“I heard that your dad is a trash picker,” said the blond-haired twit with braces, the tone in her voice echoed with empathy.
“My dad wears a suit and a tie to work just like yours,” I spat back at the girl who I “thought” was my friend. Turns out she was a “frenemy’: a person who acts as your friend but also takes the time to strike as your very worst enemy.
We were supposed to be running a mile in gym class and though I usually was the first one to hit the track, I was contemplating running home. Away from having to admit to everyone once again that my dad was a garbage man.
I heard her relay the information across the track to another girl as I stared down at my gym shoes, embarrassment slapped all over my face by girls who aim to hurt.
“Don’t believe what she says,” said the other girl. “Her dad is just a guy who picks up our trash for a living.”
I still wish she had said that more quietly.
Those words stung me. Now, thinking back, the way I treated my father for choosing to be a garbage man must have stung him even more.
It is hard to admit, but when I was growing up, I was absolutely mortified by my father’s occupation. I shrunk low in my seat when it came time to talk about what my dad did for a living. I cringed at my father’s dirty hands, covered with calluses that were a sign of his hard work, whenever he tried to hold mine.
My last post was about how we can grow to be cowards of what other people think. It is a curse that follows us throughout elementary school, tags along like that annoying friend in middle school and gets us the worst in high school. It dominates who we will be friends with. It hinders us from our full potential. We fear the judgment that seemingly lurks at every corner. Threatening to grasp up the discerning looks and somber sighs from others. And although we may reach a point where the judgment of others no longer gets the best of us, where we are unapologetic about we are, we sometimes forget that judgment is a double-sided coin.
We need to learn a lesson that we may have forgotten to pay attention to in kindergarten.

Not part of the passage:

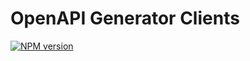 # OpenAPI Generator Clients

[![NPM version](https://img.shields.io/npm/v/openapi-generator-clients?color=a1b858&label=)](https://www.npmjs.com/package/openapi-generator-clients)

Be nice to your parents. Be nice to strangers. Don’t just stare at someone’s shoes, imagine being in them. Then change your mind about that person. Stop assuming that you know a person because you have heard the rumors, the stories. Be the bigger person. Talk to that individual who seems like they are having a hard day. Reach out a hand. What is the harm?
My favorite quotation, one that I choose to live by, states simply, “There is not anyone you cannot love after hearing their story.” But, oh, how it must hurt when someone does not want to hear our story. When Someone Would Prefer To Judge Us and Move On Before They Even Take The Time To Learn Our Name. It is as if we come to Show-and-Tell Day at school but the teacher never acknowledges our raised hand. Our classmates never want call upon us to show. Or To Tell.
I like to picture a world where we never stop trading stories; as if they were Silly Bands or Pokemon cards. Where we take the time to stop in this busy life to simply hear someone else speak of passion and the greatest love that they have ever known.
And I would love for people to sit with my father and hear him read his story. One of Strength. Compassion. Sacrifice. Hard Work. Love. The Best Kind Of Story. A Favorite Bedtime Story.
It’s very simple. It’s that whole “Don’t judge a book by its cover” lesson. We need to not let the things we have heard about a person be what keeps us from listening to their own “once upon a time.”
And if those nasty “frenemies” of mine ever come across this post I want to make sure that there is a shout out to them. It took a while, but I embraced my father’s occupation after I got over myself and the harsh words of middle school girls. And what came out of it? I met the hardest working man that I will ever encounter in my life. I became closer with a guy who gave me the world on a platter, over and over, every single day. I got to hold the hand of a hero whose callused hands symbolize a role model that I can only hope to live up to one day.
No, my dad never wore a suit and tie to work. Yes, my dad was a garbage man for all of my childhood. No, I would not have had it any other way.